§ **Document section**
________________________

NVIDIA DeepStream Python Bindings; Customize your Applications
Original image by Nvidia
This part of the Galliot DeepStream articles introduces the most important DeepStream elements, plugins, and functions. Alongside this, we show you how to build a Pipeline and customize your video analytics applications.
This is the second part of our DeepStream SDK article series. You can find the other parts here:
Part 1: Using NVIDIA DeepStream to deploy Galliot Adaptive Object Detection on Jetsons and X86s.
Part 3: NVIDIA DeepStream Example; Building a Face Anonymizer using Python Bindings.
Building robust vision applications requires high-quality labeled data:
The Galliot article on Data Labeling Methodology and Solutions helps you make better data.
When it comes to building computer vision models for real-time applications or video analytics solutions, you should have heard of or worked with NVIDIA DeepStream. DeepStream is an AI video analytics framework using GStreamer’s architecture. This framework uses streaming data as input and employs computer vision to gain insight from pixels. DeepStream is capable of real-time video processing both on edge devices and cloud servers. Check this article to see how we deployed our Adaptive Learning model on X86s and Jetson devices using DeepStream as a use case.

________________________

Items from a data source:
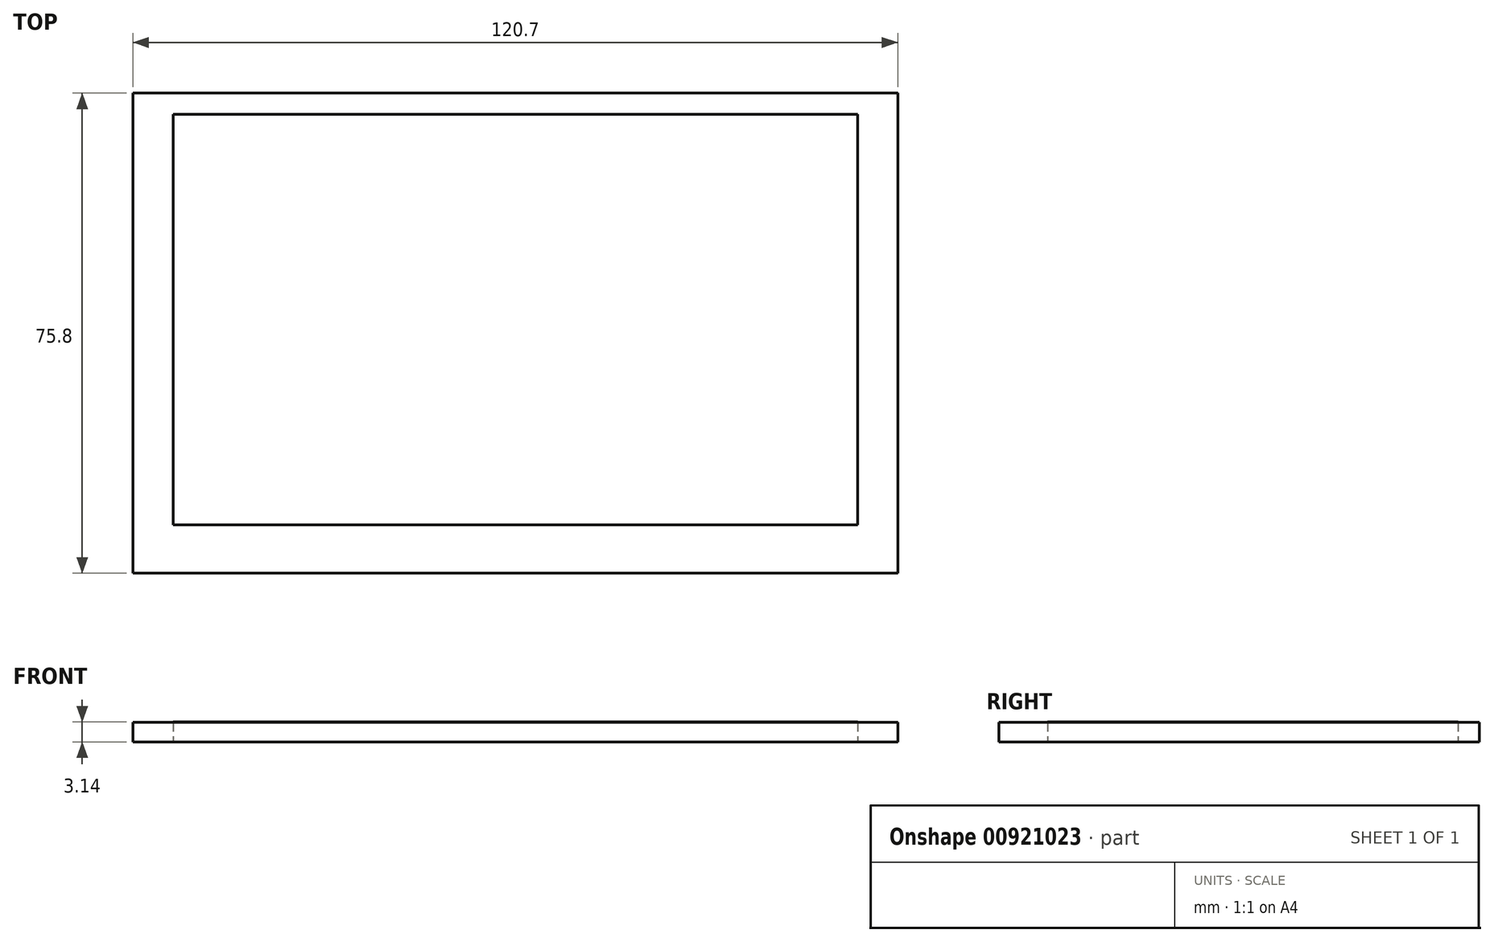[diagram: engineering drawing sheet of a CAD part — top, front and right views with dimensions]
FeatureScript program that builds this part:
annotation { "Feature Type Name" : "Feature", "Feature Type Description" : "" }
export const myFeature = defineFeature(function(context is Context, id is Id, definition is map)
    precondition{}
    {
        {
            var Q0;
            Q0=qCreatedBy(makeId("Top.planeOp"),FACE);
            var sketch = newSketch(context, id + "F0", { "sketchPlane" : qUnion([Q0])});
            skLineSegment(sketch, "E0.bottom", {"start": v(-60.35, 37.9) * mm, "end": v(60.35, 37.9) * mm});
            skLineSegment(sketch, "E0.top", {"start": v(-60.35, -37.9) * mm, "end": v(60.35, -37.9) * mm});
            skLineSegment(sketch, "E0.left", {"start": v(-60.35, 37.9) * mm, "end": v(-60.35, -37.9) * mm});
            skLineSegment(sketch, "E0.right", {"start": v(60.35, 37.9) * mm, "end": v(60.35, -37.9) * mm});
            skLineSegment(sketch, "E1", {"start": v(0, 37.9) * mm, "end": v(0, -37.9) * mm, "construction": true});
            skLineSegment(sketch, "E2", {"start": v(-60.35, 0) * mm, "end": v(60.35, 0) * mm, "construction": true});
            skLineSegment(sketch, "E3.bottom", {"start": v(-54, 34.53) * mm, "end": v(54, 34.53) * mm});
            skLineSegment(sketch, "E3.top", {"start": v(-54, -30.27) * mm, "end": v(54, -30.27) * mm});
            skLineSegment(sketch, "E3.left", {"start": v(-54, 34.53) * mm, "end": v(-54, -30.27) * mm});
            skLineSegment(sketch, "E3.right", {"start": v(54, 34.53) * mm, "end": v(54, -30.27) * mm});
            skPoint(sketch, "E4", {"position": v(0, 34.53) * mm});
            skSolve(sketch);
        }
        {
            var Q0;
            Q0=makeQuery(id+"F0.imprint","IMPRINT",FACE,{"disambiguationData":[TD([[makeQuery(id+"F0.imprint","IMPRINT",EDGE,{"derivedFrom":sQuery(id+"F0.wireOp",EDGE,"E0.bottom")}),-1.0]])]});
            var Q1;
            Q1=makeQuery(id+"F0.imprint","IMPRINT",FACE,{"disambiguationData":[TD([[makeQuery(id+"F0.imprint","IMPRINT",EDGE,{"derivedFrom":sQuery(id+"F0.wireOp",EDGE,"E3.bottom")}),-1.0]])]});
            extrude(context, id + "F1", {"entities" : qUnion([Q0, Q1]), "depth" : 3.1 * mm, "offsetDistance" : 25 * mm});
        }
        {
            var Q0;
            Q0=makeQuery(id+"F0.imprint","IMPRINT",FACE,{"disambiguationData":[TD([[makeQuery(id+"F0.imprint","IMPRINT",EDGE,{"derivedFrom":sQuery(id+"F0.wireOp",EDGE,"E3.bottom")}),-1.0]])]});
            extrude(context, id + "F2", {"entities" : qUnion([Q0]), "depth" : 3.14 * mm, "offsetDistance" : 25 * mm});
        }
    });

________________________

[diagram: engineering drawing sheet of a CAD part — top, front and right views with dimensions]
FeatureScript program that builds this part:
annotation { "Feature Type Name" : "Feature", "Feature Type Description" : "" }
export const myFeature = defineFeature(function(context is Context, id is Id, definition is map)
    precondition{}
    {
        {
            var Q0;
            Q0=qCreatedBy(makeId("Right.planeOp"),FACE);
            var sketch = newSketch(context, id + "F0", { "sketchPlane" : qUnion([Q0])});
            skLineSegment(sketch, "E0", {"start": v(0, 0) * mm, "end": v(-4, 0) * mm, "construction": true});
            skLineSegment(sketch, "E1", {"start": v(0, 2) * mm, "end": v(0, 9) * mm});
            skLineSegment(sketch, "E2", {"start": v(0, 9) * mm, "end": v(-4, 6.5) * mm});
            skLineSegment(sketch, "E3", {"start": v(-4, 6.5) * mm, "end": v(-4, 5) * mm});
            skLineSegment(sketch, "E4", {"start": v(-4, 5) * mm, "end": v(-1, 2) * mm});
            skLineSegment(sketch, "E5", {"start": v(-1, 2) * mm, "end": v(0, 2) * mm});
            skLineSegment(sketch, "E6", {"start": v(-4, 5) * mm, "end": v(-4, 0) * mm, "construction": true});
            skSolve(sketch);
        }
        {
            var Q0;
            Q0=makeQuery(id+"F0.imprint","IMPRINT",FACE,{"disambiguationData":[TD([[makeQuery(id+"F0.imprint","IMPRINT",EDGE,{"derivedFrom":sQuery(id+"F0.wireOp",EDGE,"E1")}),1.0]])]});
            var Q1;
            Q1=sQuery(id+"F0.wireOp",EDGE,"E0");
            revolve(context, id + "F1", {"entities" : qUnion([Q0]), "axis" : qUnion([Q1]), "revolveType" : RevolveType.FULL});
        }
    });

________________________

§ **Things to do**
- 1) In the DeepStream article, whose architecture does DeepStream use?
- 2) Count the lines of the entries that contain the string "disambiguationData", with case counting, and give only the number.

§ **Solution set**
- 1) GStreamer's architecture.

- 2) 4